Text shown ::
— Start —
The offensive threatens to provoke civil war in Kurdish-majority areas of southern Turkey. Speaking in Bursa, Turkish President Recep Tayyip Erdogan vowed to crush all opposition within Turkey to the war, including from the pro-Kurdish Peoples’ Democratic Party (HDP). “Whoever takes to the streets on the call of HDP, KCK and PKK should know that our security forces will keep a tight rein on them and they will pay a heavy price,” he said.
Late yesterday, Turkish media reported three missile attacks in the southeastern Turkish province of Reyhanlı, killing one and wounding 32 civilians.
Within Turkey, Erdogan’s Justice and Development Party is using the invasion to escalate its crackdown on political opposition, with the support of the opposition Republican People’s Party and the fascistic Nationalist Movement Party. Hundreds of people protesting the invasion were arrested in several Turkish cities. The judiciary launched investigations of Democratic Society Party (DTP) Co-Chair Leyla Güven, HDP spokesperson Ayhan Bilgen and HDP Deputy Co-Chair Nadir Yıldırım for criticizing the Afrin invasion.
Turkey was able to launch the operation only due to tacit Russian support. Moscow withdrew its forces stationed in Afrin as part of the Russian intervention against NATO-backed Islamist militias in Syria, and allowed Turkish aircraft to operate in the region’s air space. It also mediated for Turkey in relations with the Syrian and Iranian governments, which criticized the invasion.
Yesterday, Russian officials blamed Washington for the attack, saying it took “provocative steps” by saying it would arm the YPG and use it to control the Syrian-Turkish border.
The Syrian Foreign Ministry said Syria “strongly condemns the flagrant Turkish aggression on the city of Afrin, which is an integral part of Syrian territory, stressing that this aggression is the most recent in a series of Turkish transgressions against Syrian sovereignty.” It dismissed claims by Turkish Foreign Minister Mevlut Cavusoglu that Turkey had informed Syria beforehand, calling them “lies that the Turkish government continues to spout.”
Iran, Syria's main regional ally, said it hoped that “the operation will immediately come to an end.”
Turkey’s invasion of Syria is the outcome of decades of escalating carnage and imperialist war in the Middle East, led by Washington, since the Persian Gulf War and the Stalinist bureaucracy’s dissolution of the USSR, both of which occurred in 1991. With the removal of the Soviet military threat, Washington was free to launch ever bloodier wars in Iraq, Afghanistan, Syria and beyond, with the aid of some or all of its NATO allies. It is increasingly clear, however, that the growing international conflicts provoked by these wars, including Ankara’s outrage over US reliance on Kurdish proxy forces, have reached an entirely new stage.
— End —
Things to do ::
a. For each statement, say whether the text on Turkey's Afrin offensive supports it, answering yes or no and quoting the words that decide it. (i) The reported missile attacks in Reyhanlı killed one person and wounded 32 civilians. (ii) Russia kept its forces in Afrin while Turkey launched the operation. (iii) Iran expressed support for the operation.
b. According to the text on Turkey's Afrin offensive, whom did Russian officials blame for the attack?
c. List every person named in the text on Turkey's Afrin offensive.

Data ::
— Start —
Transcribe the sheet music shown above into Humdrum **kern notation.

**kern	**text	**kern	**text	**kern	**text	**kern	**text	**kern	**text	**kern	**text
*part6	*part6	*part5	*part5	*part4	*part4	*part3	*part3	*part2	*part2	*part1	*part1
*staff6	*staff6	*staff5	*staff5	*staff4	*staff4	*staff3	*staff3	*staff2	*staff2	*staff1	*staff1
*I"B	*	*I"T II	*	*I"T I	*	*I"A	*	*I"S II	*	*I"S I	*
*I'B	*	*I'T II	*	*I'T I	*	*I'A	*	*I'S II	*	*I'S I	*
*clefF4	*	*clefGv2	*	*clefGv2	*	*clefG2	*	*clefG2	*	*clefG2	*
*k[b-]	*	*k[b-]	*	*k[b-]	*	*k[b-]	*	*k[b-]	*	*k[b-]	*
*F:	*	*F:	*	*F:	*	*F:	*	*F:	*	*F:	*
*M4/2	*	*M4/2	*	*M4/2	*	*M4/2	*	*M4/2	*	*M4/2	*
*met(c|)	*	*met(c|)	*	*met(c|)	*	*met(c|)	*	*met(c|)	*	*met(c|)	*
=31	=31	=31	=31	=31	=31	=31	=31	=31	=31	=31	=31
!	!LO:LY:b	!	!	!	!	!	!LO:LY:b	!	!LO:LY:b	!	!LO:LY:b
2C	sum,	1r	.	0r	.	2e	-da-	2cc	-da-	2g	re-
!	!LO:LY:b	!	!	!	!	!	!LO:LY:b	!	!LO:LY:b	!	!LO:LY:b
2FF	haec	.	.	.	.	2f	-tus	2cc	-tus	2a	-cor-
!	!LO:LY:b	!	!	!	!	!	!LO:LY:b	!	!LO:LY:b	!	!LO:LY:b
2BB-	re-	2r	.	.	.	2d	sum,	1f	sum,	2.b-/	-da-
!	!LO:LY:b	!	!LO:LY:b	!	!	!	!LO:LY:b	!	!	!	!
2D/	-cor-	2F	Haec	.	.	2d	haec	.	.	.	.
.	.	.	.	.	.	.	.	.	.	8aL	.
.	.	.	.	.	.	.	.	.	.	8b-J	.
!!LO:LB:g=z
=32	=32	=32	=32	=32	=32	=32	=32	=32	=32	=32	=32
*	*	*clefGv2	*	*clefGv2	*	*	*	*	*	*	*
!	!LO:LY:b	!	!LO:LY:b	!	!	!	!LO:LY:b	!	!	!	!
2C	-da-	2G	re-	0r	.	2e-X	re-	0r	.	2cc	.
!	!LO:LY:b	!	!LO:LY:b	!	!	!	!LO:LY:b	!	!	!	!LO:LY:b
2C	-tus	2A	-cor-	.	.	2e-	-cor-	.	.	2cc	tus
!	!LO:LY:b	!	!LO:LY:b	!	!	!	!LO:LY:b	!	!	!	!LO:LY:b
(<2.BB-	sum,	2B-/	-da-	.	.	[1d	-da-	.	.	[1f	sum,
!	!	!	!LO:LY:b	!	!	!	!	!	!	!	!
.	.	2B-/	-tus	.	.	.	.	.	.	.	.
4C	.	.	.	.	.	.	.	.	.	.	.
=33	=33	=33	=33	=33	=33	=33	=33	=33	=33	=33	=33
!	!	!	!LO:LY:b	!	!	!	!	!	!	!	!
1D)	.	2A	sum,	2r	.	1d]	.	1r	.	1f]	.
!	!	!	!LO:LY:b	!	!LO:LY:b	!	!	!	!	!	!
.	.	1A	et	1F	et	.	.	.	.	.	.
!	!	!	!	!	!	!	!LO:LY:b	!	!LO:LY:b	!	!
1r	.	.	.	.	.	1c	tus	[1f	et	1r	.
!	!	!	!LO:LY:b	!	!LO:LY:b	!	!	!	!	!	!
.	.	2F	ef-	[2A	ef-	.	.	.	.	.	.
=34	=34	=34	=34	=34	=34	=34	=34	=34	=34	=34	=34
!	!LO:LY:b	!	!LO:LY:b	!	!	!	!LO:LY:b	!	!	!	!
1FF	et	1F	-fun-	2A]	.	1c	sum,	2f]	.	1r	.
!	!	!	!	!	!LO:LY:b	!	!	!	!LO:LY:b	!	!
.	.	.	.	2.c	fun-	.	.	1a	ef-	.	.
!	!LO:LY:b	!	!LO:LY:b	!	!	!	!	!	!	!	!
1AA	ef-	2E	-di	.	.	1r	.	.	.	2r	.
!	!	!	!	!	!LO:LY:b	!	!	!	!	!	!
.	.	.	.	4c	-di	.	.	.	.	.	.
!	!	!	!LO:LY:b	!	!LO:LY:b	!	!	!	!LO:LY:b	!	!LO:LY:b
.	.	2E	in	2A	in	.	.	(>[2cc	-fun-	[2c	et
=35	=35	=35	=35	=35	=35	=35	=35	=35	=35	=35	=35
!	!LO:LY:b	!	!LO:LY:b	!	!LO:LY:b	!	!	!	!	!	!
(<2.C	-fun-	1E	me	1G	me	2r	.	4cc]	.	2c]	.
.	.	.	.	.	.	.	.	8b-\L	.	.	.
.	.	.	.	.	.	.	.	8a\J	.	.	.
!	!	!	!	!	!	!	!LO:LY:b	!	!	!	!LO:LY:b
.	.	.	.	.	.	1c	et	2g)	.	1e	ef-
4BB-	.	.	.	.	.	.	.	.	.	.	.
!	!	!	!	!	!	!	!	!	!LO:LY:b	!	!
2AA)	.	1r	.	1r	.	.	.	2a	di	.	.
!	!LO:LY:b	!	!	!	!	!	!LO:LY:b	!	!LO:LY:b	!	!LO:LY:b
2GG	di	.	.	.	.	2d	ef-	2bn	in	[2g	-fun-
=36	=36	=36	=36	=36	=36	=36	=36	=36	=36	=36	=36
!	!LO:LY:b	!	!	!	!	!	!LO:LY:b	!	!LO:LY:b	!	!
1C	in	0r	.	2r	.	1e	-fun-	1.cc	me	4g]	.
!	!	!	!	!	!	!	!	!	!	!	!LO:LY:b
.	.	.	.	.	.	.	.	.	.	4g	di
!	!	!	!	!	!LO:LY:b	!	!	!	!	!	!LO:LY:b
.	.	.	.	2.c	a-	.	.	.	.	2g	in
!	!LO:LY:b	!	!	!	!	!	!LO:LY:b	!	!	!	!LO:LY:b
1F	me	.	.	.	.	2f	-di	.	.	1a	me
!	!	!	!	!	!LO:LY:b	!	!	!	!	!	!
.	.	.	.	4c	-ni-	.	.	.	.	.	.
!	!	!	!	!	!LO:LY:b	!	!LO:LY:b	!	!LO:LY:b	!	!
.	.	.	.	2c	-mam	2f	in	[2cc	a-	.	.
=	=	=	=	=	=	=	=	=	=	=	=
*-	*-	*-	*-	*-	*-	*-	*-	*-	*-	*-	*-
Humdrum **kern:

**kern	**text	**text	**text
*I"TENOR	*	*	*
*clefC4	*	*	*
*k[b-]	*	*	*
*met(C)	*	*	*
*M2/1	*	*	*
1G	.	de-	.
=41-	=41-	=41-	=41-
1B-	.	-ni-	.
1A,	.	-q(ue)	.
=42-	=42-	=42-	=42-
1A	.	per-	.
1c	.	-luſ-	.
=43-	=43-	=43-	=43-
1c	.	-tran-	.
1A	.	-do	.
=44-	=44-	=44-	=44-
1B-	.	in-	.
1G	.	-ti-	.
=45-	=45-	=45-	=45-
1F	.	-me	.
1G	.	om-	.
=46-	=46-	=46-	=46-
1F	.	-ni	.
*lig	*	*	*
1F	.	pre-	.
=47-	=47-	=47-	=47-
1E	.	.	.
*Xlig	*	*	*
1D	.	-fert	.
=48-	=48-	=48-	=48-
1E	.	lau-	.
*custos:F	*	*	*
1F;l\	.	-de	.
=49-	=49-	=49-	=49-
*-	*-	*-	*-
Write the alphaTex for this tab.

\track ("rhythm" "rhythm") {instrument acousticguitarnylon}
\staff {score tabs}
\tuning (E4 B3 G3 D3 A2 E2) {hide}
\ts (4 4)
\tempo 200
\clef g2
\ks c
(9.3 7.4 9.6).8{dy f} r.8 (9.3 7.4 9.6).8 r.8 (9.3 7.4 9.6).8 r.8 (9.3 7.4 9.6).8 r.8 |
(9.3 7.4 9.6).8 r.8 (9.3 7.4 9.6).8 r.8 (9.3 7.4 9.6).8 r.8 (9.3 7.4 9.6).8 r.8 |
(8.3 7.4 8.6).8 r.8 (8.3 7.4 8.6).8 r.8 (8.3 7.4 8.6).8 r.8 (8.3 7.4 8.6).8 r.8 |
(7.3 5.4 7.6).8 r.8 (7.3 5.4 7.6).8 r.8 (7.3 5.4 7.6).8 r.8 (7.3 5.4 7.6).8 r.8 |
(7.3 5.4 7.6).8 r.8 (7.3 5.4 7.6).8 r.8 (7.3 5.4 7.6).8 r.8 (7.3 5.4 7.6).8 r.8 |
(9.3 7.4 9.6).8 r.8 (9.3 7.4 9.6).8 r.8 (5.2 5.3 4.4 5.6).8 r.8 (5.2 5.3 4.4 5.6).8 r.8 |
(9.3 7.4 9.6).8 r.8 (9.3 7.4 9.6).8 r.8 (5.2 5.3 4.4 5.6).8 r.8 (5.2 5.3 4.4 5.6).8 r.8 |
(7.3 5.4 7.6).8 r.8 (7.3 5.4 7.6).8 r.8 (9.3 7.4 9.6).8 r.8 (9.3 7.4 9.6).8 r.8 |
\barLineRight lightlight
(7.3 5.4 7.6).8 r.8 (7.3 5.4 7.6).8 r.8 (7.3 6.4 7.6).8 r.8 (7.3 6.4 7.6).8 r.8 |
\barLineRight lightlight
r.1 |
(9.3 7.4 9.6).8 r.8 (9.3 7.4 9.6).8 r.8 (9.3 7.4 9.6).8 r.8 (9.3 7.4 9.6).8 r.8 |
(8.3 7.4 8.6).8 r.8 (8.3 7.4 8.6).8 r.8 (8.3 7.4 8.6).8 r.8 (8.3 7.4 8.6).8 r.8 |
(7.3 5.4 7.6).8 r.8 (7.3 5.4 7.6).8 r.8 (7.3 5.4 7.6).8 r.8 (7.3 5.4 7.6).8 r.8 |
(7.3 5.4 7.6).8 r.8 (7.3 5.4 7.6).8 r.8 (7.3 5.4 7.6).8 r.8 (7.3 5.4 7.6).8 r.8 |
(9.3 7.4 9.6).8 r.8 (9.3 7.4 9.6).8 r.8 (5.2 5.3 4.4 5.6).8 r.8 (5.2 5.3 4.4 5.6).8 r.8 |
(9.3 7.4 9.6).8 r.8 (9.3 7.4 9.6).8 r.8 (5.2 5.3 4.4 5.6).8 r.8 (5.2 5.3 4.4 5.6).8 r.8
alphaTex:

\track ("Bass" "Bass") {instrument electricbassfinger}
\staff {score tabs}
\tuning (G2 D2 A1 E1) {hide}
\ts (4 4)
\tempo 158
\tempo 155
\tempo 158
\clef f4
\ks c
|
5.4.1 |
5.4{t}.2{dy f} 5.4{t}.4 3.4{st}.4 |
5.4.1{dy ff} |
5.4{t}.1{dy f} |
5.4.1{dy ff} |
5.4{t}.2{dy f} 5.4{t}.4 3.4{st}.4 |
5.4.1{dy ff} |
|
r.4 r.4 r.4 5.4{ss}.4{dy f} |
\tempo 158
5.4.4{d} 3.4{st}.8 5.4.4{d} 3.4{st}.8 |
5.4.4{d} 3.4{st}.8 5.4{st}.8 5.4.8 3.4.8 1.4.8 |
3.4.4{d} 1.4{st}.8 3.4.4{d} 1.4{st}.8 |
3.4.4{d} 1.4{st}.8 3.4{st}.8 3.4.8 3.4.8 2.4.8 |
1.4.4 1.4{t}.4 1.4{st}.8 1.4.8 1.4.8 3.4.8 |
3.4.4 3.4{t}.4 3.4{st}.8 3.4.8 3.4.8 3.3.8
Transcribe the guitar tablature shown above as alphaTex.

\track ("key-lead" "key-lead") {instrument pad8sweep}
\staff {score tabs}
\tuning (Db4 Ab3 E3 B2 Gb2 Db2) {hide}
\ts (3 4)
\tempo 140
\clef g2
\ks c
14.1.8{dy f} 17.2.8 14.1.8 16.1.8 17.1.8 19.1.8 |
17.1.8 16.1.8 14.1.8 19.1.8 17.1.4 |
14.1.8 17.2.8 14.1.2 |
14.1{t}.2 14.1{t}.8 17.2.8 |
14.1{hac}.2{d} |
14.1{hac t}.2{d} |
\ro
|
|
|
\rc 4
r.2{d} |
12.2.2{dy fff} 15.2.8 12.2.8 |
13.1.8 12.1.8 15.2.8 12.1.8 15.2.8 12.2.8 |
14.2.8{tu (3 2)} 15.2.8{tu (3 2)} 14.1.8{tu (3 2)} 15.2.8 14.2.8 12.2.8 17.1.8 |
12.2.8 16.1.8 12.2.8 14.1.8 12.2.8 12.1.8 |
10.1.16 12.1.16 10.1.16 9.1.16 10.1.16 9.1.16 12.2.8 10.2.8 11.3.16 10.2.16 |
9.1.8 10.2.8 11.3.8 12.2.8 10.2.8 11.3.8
— End —
Answers to the exercises ::
a.
(i) Yes: "killing one and wounding 32 civilians."
(ii) No: "Moscow withdrew its forces stationed in Afrin."
(iii) No: "it hoped that “the operation will immediately come to an end.”"

b. Washington.

c.
- Recep Tayyip Erdogan
- Leyla Güven
- Ayhan Bilgen
- Nadir Yıldırım
- Mevlut Cavusoglu